As I reported on Superhype, in May, SIM Partners (a client) and Vibes announced a relationship that will combine local search and mobile technology to make it possible for businesses to make offers to consumers based on their proximity to a business. The announcement demonstrates the market interest in mobile wallets. The two companies are integrating mobile wallet campaigns with the SIM Partners Velocity platform to help national brands create online and in-store offers that convert shoppers into buyers based on a customer’s search intent and proximity. The announcement demonstrates how forward thinking firms are investing into mobile wallets, and for good reason: mobile wallet offers have a 64-percent higher conversion rate over static mobile Web coupons and a 26-percent increase in average order value over static mobile web offers.
Buy buttons and mobile wallet offers have hurdles to overcome. As reported by Jason Del Ray in Re/Code, buy buttons require some complex ecommerce integration. And mobile wallets, while growing in acceptance, still have a long way to go before they become mainstream.
But I believe ultimately both will take hold because:
- Buy buttons and wallet offers both capitalize on mobile. Consider this data for perspective: 20 years ago, 1 percent of the world’s population used mobile phones. Today 73 percent of the world’s population uses mobile phones (source: Mary Meeker’s Internet Trends 2015 report). As I mentioned recently in a Huffington Post article, mobile is a behavior in addition to a platform. Mobile consumer behaviors — including searches, discovery, and purchases — are shaping brand behaviors forever. It’s no coincidence that Google will test its buy button on mobile devices exclusively.
- On the other hand, buy buttons and wallet offers tap into natural, comfortable behaviors: making convenience purchases and enjoying deals.
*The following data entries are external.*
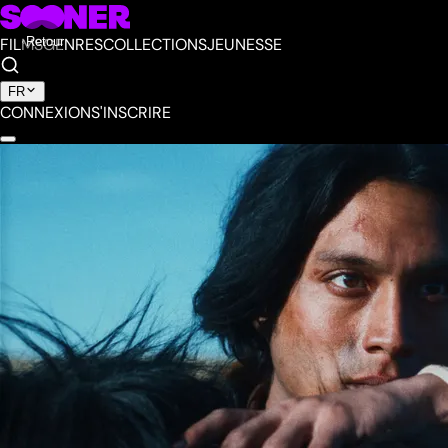
FILMS
Retour
GENRES
COLLECTIONS
JEUNESSE
FR
CONNEXION
S'INSCRIRE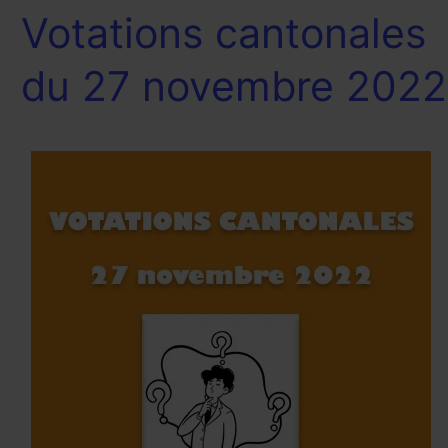
Votations cantonales
Votations
cantonales
du
du 27 novembre 2022
27
novembre
2022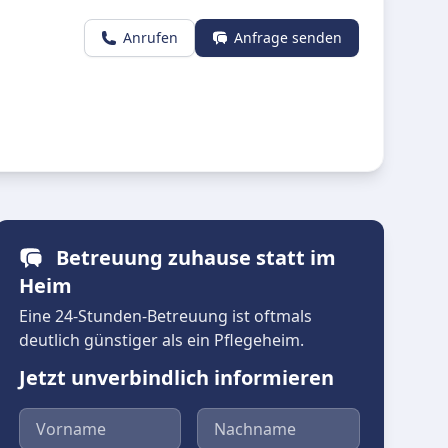
Anrufen
Anfrage senden
Betreuung zuhause statt im
Heim
Eine 24-Stunden-Betreuung ist oftmals
deutlich günstiger als ein Pflegeheim.
Jetzt unverbindlich informieren
Vorname
Nachname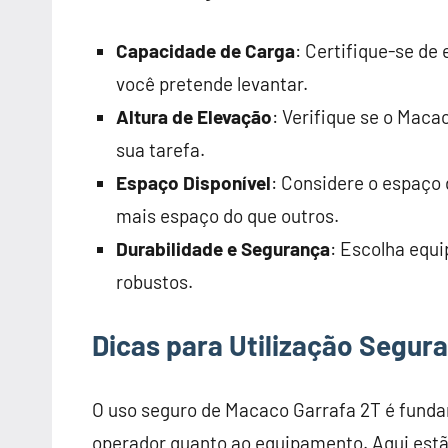
Capacidade de Carga
: Certifique-se de
você pretende levantar.
Altura de Elevação
: Verifique se o Maca
sua tarefa.
Espaço Disponível
: Considere o espaço 
mais espaço do que outros.
Durabilidade e Segurança
: Escolha equ
robustos.
Dicas para Utilização Segur
O uso seguro de Macaco Garrafa 2T é fundam
operador quanto ao equipamento. Aqui est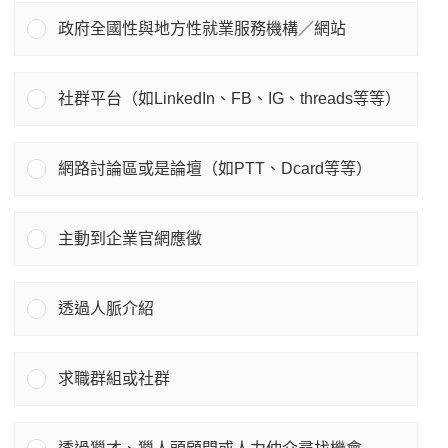
政府全國性與地方性就業服務機構／網站
社群平台（如LinkedIn、FB、IG、threads等等）
網路討論區或是論壇（如PTT、Dcard等等）
主動到企業官網應徵
透過人脈介紹
求職群組或社群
Mobile wallet offers appeal to the time-honored activity of using coupons — and with greater ease than fumbling around with paper coupons. Buy buttons appeal in a similar way that impulse items in the check-out lane make it easy to make a purchase decision.
- The uptake of Apple Pay, a crucial technology that underpins mobile wallets, will make it easier for brands to develop more mobile wallet offerings. Within three days of the launch of Apple Pay in October 2014, more than 1 million credit cards had been registered on Apple Pay via iPhone 6 owners. Disney World began supporting Apple Pay in December 2014, and Whole Foods reports a 400-percent increase in mobile payments since the launch of Apple Pay. As of May 2015, all four major credit-card companies — American Express, Discover Financial Services, MasterCard, and Visa — now support Apple Pay.
In her Internet Trends 2015 report, Venture Capitalist Mary Meeker cites the advent of buy buttons as one of the key trends shaping commerce. As she notes, buy buttons “minimize friction to purchase @ moment of interest.” In other words, buy buttons, like mobile wallet offers, create something consumers have craved since long before the Internet: convenience.